• PROBLEM TO WORK ON
Pull out every line of the material below that contains the string "interes".

• Stored data entries
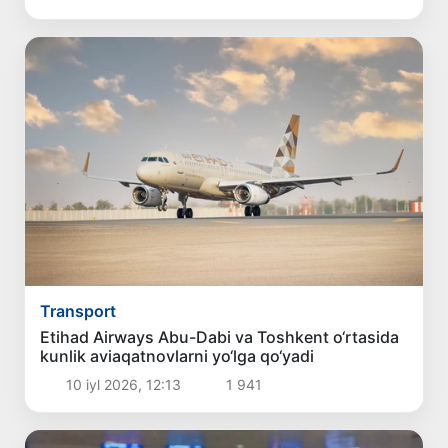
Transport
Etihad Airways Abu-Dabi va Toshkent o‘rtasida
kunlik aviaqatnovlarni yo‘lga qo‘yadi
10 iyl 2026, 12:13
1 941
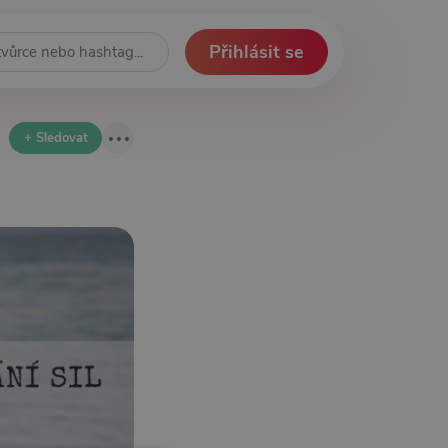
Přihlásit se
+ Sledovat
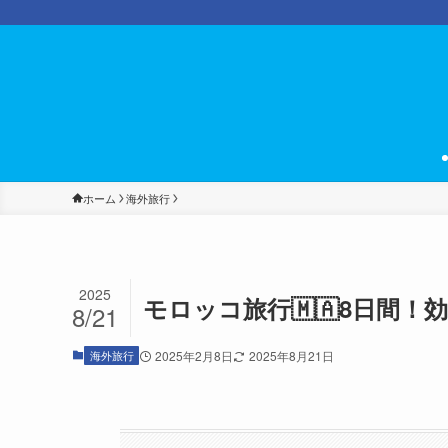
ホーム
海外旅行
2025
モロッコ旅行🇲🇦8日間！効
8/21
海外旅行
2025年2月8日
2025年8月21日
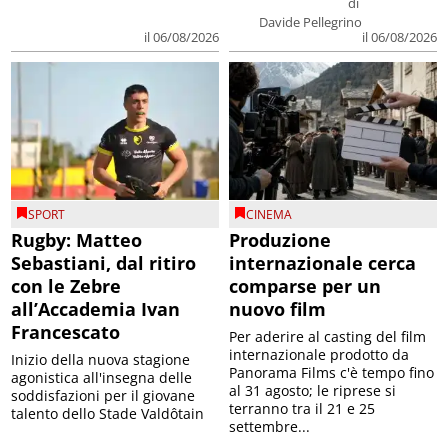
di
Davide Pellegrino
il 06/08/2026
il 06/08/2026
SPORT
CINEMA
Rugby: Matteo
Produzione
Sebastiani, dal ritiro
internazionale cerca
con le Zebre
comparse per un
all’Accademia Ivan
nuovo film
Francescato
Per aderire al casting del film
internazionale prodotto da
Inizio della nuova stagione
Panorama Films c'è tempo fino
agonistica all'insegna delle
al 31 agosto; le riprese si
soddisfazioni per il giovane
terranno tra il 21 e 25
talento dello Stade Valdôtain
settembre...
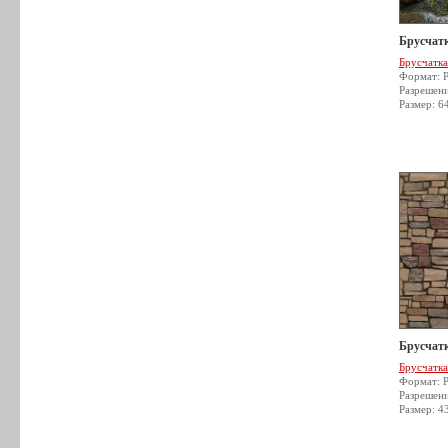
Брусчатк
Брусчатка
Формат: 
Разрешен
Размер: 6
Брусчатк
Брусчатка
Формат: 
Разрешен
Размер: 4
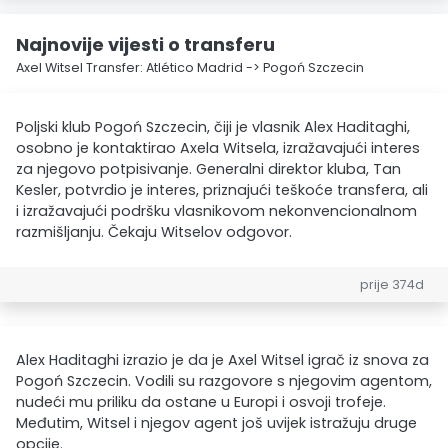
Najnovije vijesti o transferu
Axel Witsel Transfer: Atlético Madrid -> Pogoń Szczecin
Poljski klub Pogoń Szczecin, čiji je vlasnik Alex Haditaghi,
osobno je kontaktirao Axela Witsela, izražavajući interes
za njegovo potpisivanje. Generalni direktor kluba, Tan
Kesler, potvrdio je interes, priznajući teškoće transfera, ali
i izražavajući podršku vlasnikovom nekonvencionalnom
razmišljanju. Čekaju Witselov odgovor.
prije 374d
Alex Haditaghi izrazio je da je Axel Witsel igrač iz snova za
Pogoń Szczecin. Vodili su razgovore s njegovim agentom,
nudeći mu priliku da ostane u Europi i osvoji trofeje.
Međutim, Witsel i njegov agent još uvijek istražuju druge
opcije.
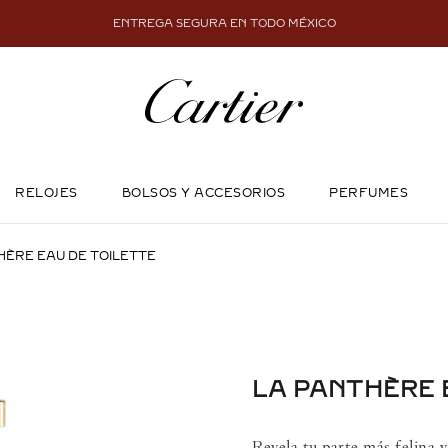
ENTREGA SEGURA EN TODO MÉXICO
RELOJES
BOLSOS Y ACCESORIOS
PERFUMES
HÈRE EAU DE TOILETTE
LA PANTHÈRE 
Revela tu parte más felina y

• TASK RESPONSE
osobno je kontaktirao Axela Witsela, izražavajući interes
Kesler, potvrdio je interes, priznajući teškoće transfera, ali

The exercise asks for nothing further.